Maria Mendes foi chamada à sala do chefe. Uma espécie de aquário de onde ele observava suas funcionárias. "Queria saber por que você vai tanto ao banheiro", ele perguntou. Ela, então, retirou de sua bolsa um absorvente e o mostrou. "É por isso. Você não sabe que mulher menstrua?".
"Dentro da fábrica a gente sofria muita discriminação", lembra. Diferentemente dos homens, as mulheres eram impedidas até de fumar nas dependências da empresa. "Um critério absurdo", pontua. "Assim que soube pelo diretor do sindicato dos metalúrgicos que aquilo não estava certo, já acendi meu cigarro. Daí começou nossa organização."
Maria Mendes foi uma entre os milhares de trabalhadores que participaram das greves do ABC paulista entre 1978 e 1980. A região da Grande São Paulo, que inclui os municípios de Santo André, São Bernardo do Campo, São Caetano do Sul e Diadema, viu a primeira manifestação nascer em 12 de maio de 1978 e se expandir fábricas adentro.
Uma busca simples na internet pode dar a falsa impressão de que a presença de mulheres foi algo incomum no movimento, o que não é verdade. Em meio às demandas por aumento de salário e liberdade sindical, encontravam-se reivindicações específicas delas.

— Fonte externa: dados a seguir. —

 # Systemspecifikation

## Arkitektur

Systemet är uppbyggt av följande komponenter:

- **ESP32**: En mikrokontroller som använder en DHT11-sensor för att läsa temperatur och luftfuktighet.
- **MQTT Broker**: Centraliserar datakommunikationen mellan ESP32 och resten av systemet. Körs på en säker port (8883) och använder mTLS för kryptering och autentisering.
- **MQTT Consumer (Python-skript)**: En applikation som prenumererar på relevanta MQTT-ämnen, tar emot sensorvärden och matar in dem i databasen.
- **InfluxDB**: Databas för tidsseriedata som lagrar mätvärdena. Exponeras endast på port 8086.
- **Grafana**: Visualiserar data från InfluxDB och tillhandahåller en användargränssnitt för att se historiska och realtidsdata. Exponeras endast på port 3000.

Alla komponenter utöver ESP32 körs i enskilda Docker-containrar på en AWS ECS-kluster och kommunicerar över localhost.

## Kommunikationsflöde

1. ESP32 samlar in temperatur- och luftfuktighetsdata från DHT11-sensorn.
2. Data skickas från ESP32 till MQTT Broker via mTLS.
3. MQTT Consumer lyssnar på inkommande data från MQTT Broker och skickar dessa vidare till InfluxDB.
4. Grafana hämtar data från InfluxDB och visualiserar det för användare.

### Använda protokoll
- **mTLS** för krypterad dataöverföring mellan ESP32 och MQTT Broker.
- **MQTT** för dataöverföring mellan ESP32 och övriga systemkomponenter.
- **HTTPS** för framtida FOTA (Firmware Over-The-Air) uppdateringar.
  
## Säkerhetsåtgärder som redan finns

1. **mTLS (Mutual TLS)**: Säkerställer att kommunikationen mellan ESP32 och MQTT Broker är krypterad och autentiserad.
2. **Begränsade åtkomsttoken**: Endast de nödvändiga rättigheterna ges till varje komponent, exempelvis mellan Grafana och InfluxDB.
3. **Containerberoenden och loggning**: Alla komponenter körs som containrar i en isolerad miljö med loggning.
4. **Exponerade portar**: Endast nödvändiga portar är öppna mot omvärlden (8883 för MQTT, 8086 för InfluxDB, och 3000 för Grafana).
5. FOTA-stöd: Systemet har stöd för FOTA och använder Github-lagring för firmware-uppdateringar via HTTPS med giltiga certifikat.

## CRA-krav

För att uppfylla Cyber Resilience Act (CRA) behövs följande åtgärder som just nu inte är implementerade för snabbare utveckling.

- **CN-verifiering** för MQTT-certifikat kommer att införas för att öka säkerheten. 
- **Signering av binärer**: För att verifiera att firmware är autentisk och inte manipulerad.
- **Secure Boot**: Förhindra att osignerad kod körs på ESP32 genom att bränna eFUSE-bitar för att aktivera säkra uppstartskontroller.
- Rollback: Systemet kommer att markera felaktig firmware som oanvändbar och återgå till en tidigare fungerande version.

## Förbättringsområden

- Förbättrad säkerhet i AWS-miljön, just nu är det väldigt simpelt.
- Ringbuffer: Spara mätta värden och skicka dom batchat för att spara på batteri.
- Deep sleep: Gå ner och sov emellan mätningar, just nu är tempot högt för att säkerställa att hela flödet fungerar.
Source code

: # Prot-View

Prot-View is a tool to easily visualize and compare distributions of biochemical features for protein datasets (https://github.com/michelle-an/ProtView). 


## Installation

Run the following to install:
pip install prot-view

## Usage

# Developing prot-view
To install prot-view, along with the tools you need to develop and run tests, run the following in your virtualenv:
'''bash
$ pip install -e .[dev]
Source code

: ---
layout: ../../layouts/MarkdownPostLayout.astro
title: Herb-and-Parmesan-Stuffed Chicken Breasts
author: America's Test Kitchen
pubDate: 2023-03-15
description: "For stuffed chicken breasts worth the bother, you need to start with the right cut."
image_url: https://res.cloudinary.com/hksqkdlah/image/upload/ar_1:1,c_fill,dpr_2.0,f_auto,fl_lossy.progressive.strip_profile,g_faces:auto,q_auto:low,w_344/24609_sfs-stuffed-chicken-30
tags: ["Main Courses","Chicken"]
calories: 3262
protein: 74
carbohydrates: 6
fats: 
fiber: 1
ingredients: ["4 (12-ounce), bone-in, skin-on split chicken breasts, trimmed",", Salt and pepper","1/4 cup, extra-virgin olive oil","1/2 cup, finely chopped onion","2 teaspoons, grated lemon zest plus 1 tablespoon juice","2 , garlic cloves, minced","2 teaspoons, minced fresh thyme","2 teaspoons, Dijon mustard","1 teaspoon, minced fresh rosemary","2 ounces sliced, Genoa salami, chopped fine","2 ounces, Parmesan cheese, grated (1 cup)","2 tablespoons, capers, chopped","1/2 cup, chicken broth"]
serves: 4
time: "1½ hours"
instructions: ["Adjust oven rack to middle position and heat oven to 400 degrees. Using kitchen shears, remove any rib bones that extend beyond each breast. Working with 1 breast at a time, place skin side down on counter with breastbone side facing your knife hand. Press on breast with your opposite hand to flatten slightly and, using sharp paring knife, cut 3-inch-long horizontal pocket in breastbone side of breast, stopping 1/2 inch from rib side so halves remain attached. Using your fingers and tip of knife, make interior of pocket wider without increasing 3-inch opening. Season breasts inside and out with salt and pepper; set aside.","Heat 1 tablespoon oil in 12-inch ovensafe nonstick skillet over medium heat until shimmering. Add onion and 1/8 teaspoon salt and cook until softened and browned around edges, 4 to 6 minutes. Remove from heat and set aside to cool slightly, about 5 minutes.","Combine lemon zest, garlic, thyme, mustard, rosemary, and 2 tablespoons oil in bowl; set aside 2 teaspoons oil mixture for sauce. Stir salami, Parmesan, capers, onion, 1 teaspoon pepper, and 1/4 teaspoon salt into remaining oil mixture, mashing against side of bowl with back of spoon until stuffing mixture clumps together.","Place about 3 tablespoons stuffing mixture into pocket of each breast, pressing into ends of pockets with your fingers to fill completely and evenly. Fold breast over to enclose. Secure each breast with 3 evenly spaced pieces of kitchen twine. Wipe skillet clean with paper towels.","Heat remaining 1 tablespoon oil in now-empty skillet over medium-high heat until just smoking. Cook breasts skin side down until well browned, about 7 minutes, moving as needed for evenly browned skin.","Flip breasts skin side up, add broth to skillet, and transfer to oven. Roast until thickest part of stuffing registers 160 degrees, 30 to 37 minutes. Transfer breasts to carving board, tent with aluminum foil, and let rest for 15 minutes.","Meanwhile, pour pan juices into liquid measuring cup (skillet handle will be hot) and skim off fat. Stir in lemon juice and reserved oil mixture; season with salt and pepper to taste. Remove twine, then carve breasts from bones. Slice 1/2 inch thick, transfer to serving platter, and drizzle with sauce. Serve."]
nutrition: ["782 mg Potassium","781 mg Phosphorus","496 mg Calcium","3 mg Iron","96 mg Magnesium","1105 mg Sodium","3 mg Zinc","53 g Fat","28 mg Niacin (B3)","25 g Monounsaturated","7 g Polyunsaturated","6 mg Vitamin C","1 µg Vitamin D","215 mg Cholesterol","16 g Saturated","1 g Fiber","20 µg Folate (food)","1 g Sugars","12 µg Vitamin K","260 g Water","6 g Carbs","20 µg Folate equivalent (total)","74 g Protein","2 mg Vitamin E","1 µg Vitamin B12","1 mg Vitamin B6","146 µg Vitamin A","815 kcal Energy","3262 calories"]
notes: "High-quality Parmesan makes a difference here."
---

"Nossa bandeira sempre foi direito à creche, salários iguais e contra o assédio sexual nas fábricas", explica Maria. "E na empresa onde trabalhei quem puxou a greve foram as mulheres. Nós entramos na seção dos homens e paramos as máquinas". Hoje, aos 74 anos, ela não precisa mais pisar no chão da fábrica. Mas a luta que encampou ficou para a história.